Jean Touzeau, ancien maire de Lormont
Élu à Lormont depuis 1983 et maire de 1995 à 2026, ce natif de la commune a accompagné son extension, influencée par les évolutions de Bordeaux voisin, tout en préservant l’identité d’une ville à taille humaine.

crédit photo : Ville de Lormont
Comment la commune s’est-elle développée ?
C’est une ville située au cœur des coteaux de Garonne, qui a été profondément marquée par un projet de transformation urbaine dans les années 1960–1970 qui a complètement remodelé la ville. Nous sommes ainsi passés de 6 000 habitants à 26 158 selon le dernier recensement de l’Insee. Cette croissance s’explique d’abord par la création de la ZUP des Hauts-de-Garonne, symbole d’une véritable explosion démographique liée à la construction d’un habitat dense dans le périurbain, pour répondre à la pénurie de logements du début des Trente Glorieuses. À partir des années 1980, la ville s’est engagée dans de vastes opérations de renouvellement urbain, qui l’ont transformée, parachevée par l’arrivée de grandes infrastructures, comme le tramway au début des années 2000.
Quel rôle le tramway a‑t-il joué dans le lien avec Bordeaux ?
En 1995, lorsque je suis devenu maire, il existait un véritable fossé entre les coteaux et la ville-centre, séparés par des friches le long du fleuve. Le tramway a joué un rôle déterminant dans la stratégie urbaine, pour retisser ce lien entre la périphérie et le cœur de la métropole. Il a conduit à repenser la ville dans son ensemble : articuler les questions de mobilité avec l’habitat et l’aménagement des espaces publics est devenu essentiel. En témoigne la création du parc de l’Ermitage, ouvert au public en 2005 sur une ancienne friche industrielle.
Le lien avec Bordeaux s’est ainsi considérablement renforcé et le tramway a en parallèle fortement valorisé les opérations de renouvellement urbain en répondant à la première préoccupation des habitants : la mobilité. Nous nous sommes inspirés de Strasbourg et de sa logique de réseau en étoile : à l’image du carrefour Pey Berland, où toutes les lignes convergent vers le centre. Ce lien naturel s’exprime désormais à travers l’ensemble des mobilités et des projets partagés : le transport en commun par bateau sur la Garonne, le développement de nouveaux quartiers au cœur même de la métropole. Autrefois très éloignée du centre, Lormont participe désormais pleinement à une métropole mieux connectée et plus qualitative.
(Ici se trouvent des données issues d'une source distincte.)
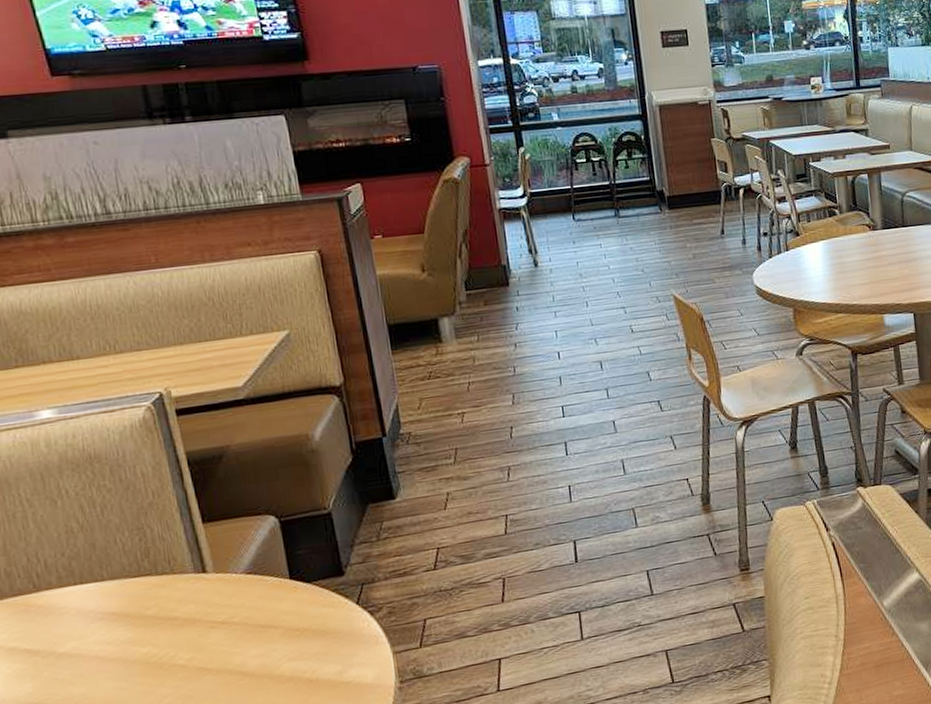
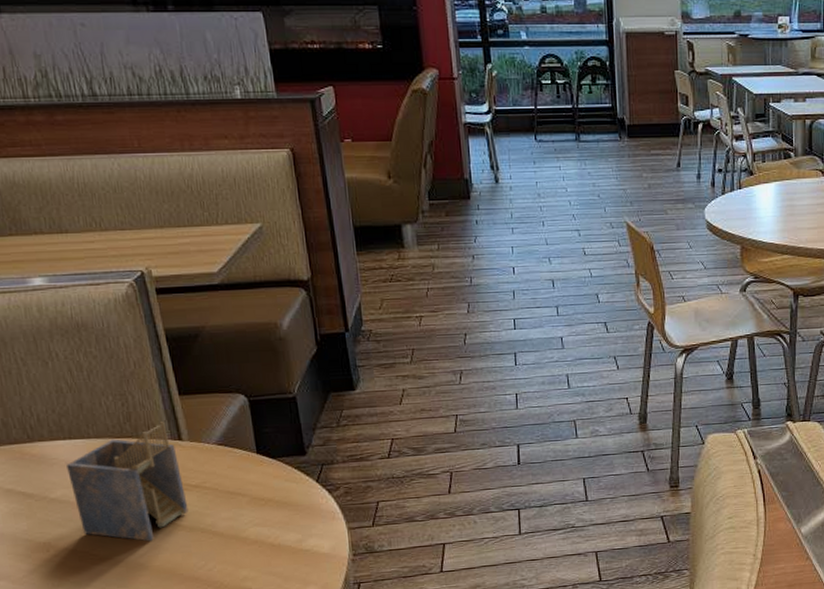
napkin holder: none [77,554,215,691] -> present [66,421,189,541]

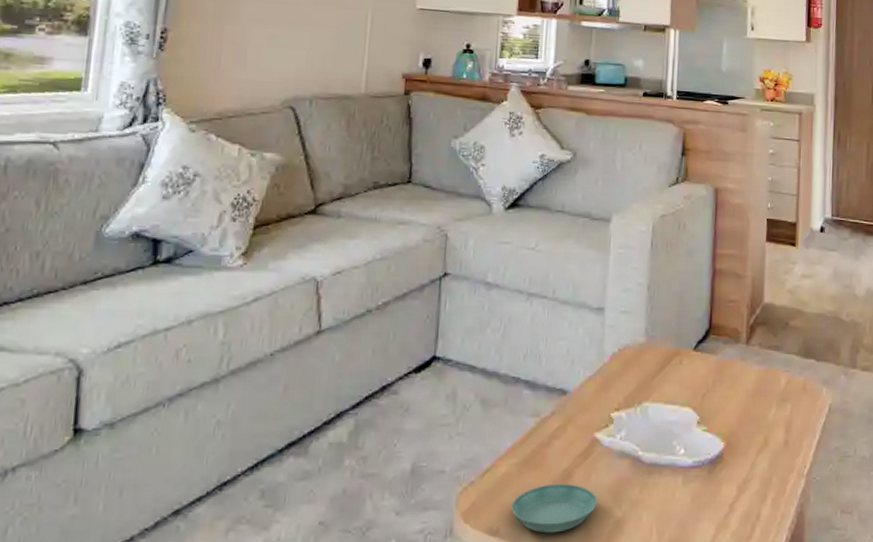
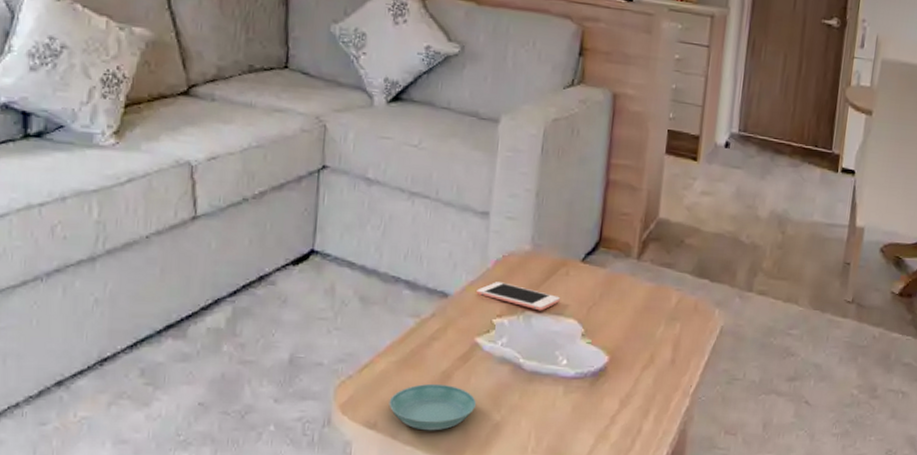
cell phone: none [594,375,675,402] -> present [476,282,560,311]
Comment l’offre commerciale s’articule-t-elle ?
La commune présente une configuration particulière, traversée par le réseau autoroutier et ferroviaire, ce qui ne permet pas de disposer d’un centre-ville unique. Elle s’organise autour de plusieurs polarités de quartier, chacune offrant des services, des commerces et des espaces publics de proximité. Le projet de ville que nous avons porté repose sur une idée simple : disposer de tous les services essentiels accessibles en quelques minutes, en plaçant le cadre de vie au cœur de l’aménagement. Enfin, le centre commercial principal, situé à l’entrée de ville des Hauts-de-Garonne de la métropole, bénéficie d’un emplacement stratégique et d’un foncier disponible important. Il fera l’objet de projet d’aménagement pour l’adapter aux évolutions du commerce et renforcer son intégration dans le tissu urbain [lire p57-58]. Son positionnement, au croisement des pôles culturels (le Rocher de Palmer), sportifs, de santé, et bientôt des nouvelles mobilités je l’espère, à l’instar des télécabines reliant la rive gauche, garantit son avenir et sa place dans la dynamique urbaine de la métropole.